How deep learning-based natural language processing is changing radiology
Natural language processing (NLP) can provide significant value in radiology, extracting key data from the electronic health record and prioritizing radiologist worklists. According to a new analysis published in the Journal of the American College of Radiology, deep learning (DL) technology is now being used to make NLP even more effective—and it’s a growing trend that shows no signs of slowing down.
“DL NLP is increasingly encountered in the literature,” wrote lead author Vera Sorin, MD, Chai Sheba Medical Center in Israel, and colleagues. “It is expected to play a larger role in research and clinical practice in coming years.”
Sorin et al. analyzed 10 academic studies on DL NLP and radiology, searching for key trends that could help radiologists and other imaging professionals gain a better understanding of this new technology.
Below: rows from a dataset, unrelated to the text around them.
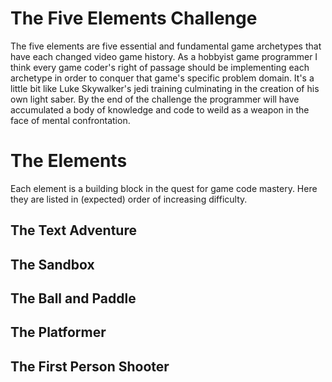 The Five Elements Challenge
===========================
The five elements are five essential and fundamental game archetypes that have 
each changed video game history. As a hobbyist game programmer I think every 
game coder's right of passage should be implementing each archetype in order 
to conquer that game's specific problem domain. It's a little bit like Luke 
Skywalker's jedi training culminating in the creation of his own light saber. 
By the end of the challenge the programmer will have accumulated a body of 
knowledge and code to weild as a weapon in the face of mental confrontation.

The Elements
============
Each element is a building block in the quest for game code mastery. Here they
are listed in (expected) order of increasing difficulty.

The Text Adventure
------------------

The Sandbox
-----------

The Ball and Paddle
-------------------

The Platformer
--------------

The First Person Shooter
------------------------

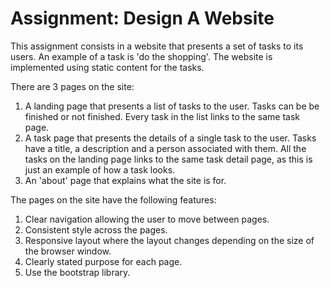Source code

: # Assignment: Design A Website
This assignment consists in a website that presents a set of tasks to its users. An example of a task is 'do the shopping'. The website is implemented using static content for the tasks.

There are 3 pages on the site:

1. A landing page that presents a list of tasks to the user. Tasks can be be finished or not finished. Every task in the list links to the same task page.
2. A task page that presents the details of a single task to the user. Tasks have a title, a description and a person associated with them. All the tasks on the landing page links to the same task detail page, as this is just an example of how a task looks.
3. An 'about' page that explains what the site is for.

The pages on the site have the following features:

1. Clear navigation allowing the user to move between pages.
2. Consistent style across the pages.
3. Responsive layout where the layout changes depending on the size of the browser window.
4. Clearly stated purpose for each page.
5. Use the bootstrap library.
All studies were published from January 2017 to September 2019.
The team noted that researchers are exploring the effectiveness of DL NLP in a number of ways. For instance, some studies focused on how it can be used to flag and classify radiology reports.
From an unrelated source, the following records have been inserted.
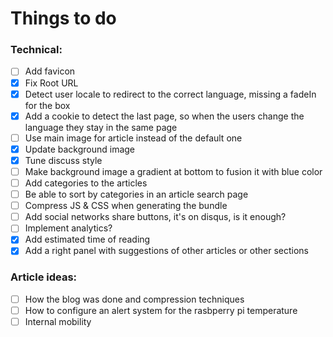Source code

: # Things to do


### Technical:
- [ ] Add favicon
- [X] Fix Root URL
- [X] Detect user locale to redirect to the correct language, missing a fadeIn for the box
- [X] Add a cookie to detect the last page, so when the users change the language they stay in the same page
- [ ] Use main image for article instead of the default one
- [X] Update background image
- [X] Tune discuss style
- [ ] Make background image a gradient at bottom to fusion it with blue color
- [ ] Add categories to the articles
- [ ] Be able to sort by categories in an article search page
- [ ] Compress JS & CSS when generating the bundle
- [ ] Add social networks share buttons, it's on disqus, is it enough?
- [ ] Implement analytics? 
- [X] Add estimated time of reading
- [X] Add a right panel with suggestions of other articles or other sections

### Article ideas:
- [ ] How the blog was done and compression techniques
- [ ] How to configure an alert system for the rasbperry pi temperature
- [ ] Internal mobility
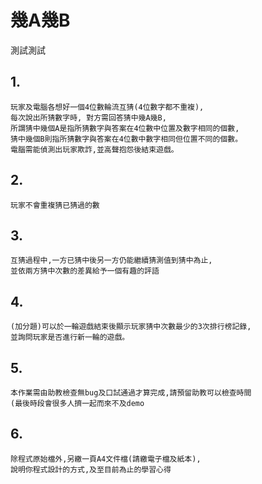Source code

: # 幾A幾B
測試測試
## 1.
    玩家及電腦各想好一個4位數輪流互猜(4位數字都不重複),
    每次說出所猜數字時, 對方需回答猜中幾A幾B,
    所謂猜中幾個A是指所猜數字與答案在4位數中位置及數字相同的個數,
    猜中幾個B則指所猜數字與答案在4位數中數字相同但位置不同的個數。
    電腦需能偵測出玩家欺詐,並高聲抱怨後結束遊戲。

## 2.
    玩家不會重複猜已猜過的數

## 3.
    互猜過程中,一方已猜中後另一方仍能繼續猜測值到猜中為止,
    並依兩方猜中次數的差異給予一個有趣的評語
## 4.
    (加分題)可以於一輪遊戲結束後顯示玩家猜中次數最少的3次排行榜記錄,
    並詢問玩家是否進行新一輪的遊戲。
## 5.
    本作業需由助教檢查無bug及口試通過才算完成,請預留助教可以檢查時間
    (最後時段會很多人擠一起而來不及demo
## 6.
    除程式原始檔外,另繳一頁A4文件檔(請繳電子檔及紙本),
    說明你程式設計的方式,及至目前為止的學習心得
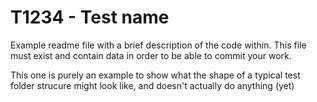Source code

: # T1234 - Test name

Example readme file with a brief description of the code within. This file must exist and contain data in order to be able to commit your work.

This one is purely an example to show what the shape of a typical test folder strucure might look like, and doesn't actually do anything (yet)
“This can help clinicians focus on the important data in the reports,” the authors wrote. “Such focusing can reduce potential overlooking of critical findings and save reading time. For example, radiology computer vision research demands structured labels for images. Manual labeling can be time-consuming. DL NLP can provide automatic labeling for large data sets.”
One specific study the team analyzed involved using recurrent neural networks—which “process sequential information and thus are ideal for sentences”—to classify the musculoskeletal radiology reports for the presence of fractures. In another study, a convolutional neural network (CNN) was successfully used to label pulmonary embolisms (PEs).
In addition, DL NLP has shown the potential to help providers determine imaging protocols for patients, which “can save time and also potential decrease errors of contrast material injections.” And the authors observed that DL NLP can help users identify follow-up recommendations, though there is still work to be done before that method can outperform more traditional NLP techniques.
“In conclusion, research and use of DL NLP is expected to increase in coming years,” the authors wrote. “Understanding the basic concepts of this technology may help radiologists prepare for changes in their field.”